Last week, the Apache Hive community released Apache Hive 0.14, which includes the results of the first phase in the Stinger.next initiative and takes Hive beyond its read-only roots and extends it with ACID transactions. Thirty developers collaborated on this version and resolved more than 1,015 JIRA issues.
Although there are many new features in Hive 0.14, there are a few highlights we’d like to highlight. For the complete list of features, improvements, and bug fixes, see the release notes.
Allows users to modify data using insert, update and delete SQL statements. This provides snapshot isolation and uses locking for writes. Now users can make corrections to fact tables and changes to dimension tables.
Now the query compiler uses a more sophisticated cost based optimizer that generates query plans based on statistics on data distribution. This works really well with complex joins and joins with multiple large fact tables. The CBO generates bushy plans that execute much faster.

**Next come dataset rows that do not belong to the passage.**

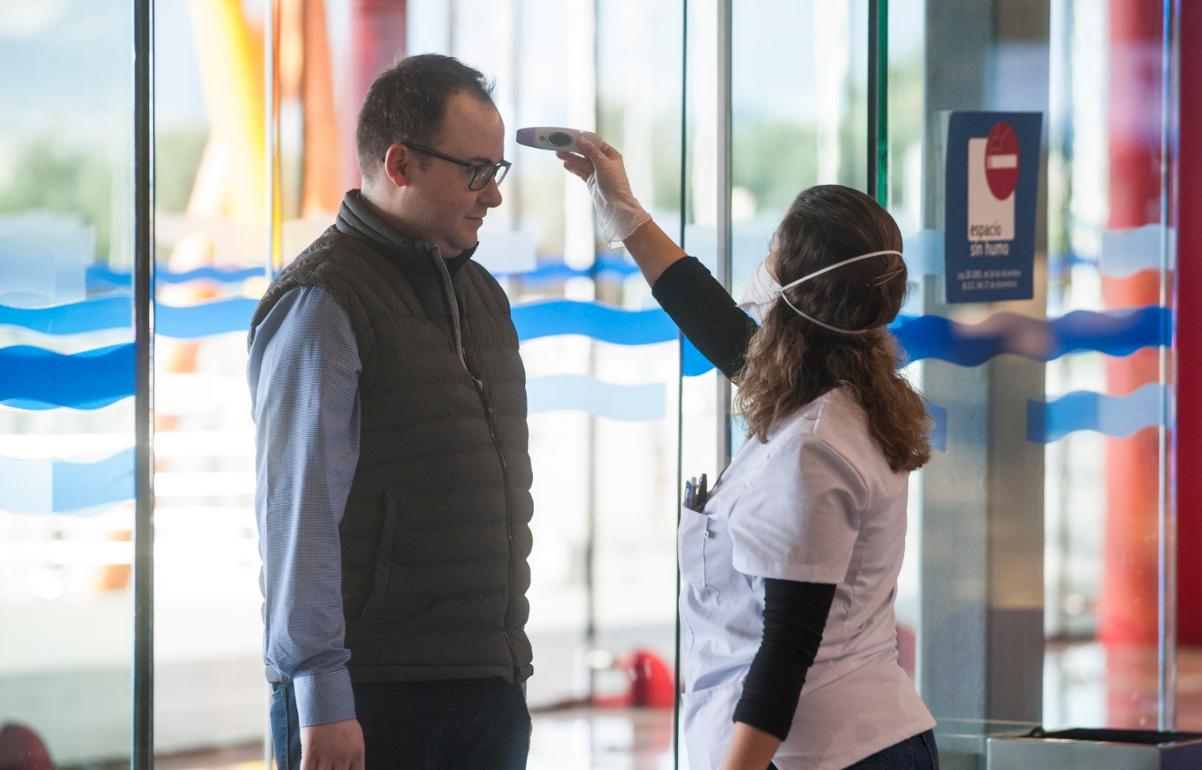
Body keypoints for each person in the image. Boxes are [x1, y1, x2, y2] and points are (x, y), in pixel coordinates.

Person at [559, 139, 940, 770]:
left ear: (798, 288)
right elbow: (718, 326)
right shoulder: (849, 390)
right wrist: (623, 212)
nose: (762, 266)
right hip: (865, 737)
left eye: (773, 253)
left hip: (821, 753)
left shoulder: (814, 450)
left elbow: (785, 651)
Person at [247, 54, 533, 770]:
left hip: (486, 689)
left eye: (498, 171)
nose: (492, 196)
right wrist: (321, 691)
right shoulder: (324, 301)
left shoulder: (485, 298)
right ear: (400, 163)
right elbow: (299, 515)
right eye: (476, 171)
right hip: (370, 699)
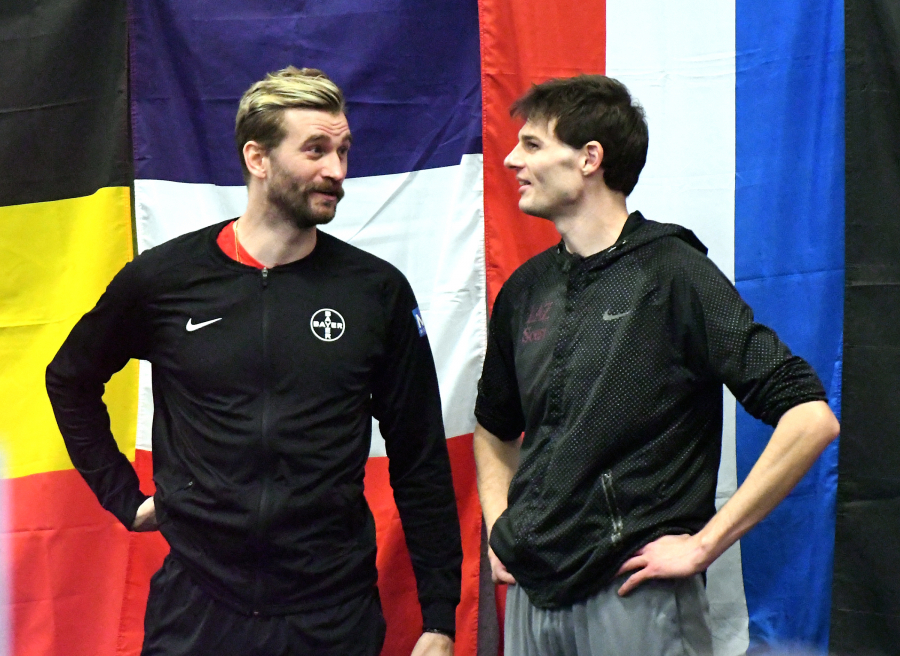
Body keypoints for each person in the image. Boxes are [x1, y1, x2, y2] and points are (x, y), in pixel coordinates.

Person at [46, 67, 461, 656]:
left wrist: (439, 618)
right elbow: (70, 379)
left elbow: (419, 457)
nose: (337, 171)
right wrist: (122, 496)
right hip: (198, 610)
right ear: (258, 158)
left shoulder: (376, 292)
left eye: (343, 151)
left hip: (331, 615)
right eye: (316, 150)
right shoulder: (166, 280)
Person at [472, 75, 840, 655]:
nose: (513, 159)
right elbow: (494, 426)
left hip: (632, 594)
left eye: (534, 145)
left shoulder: (673, 273)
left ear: (590, 158)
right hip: (531, 594)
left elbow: (811, 417)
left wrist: (703, 546)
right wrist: (500, 528)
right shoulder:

Temporary tables exist in scratch space that goes away when the user session disconnects. This allows users and BI tools to store temporary results and further process that data with multiple queries.
After Hive 0.14, we’re planning on working with the community to deliver sub-second queries and SQL:2011 Analytics coverage in Hive. We also plan to work on Hive-Spark integration for machine learning and operational reporting with Hive streaming ingest and transactions.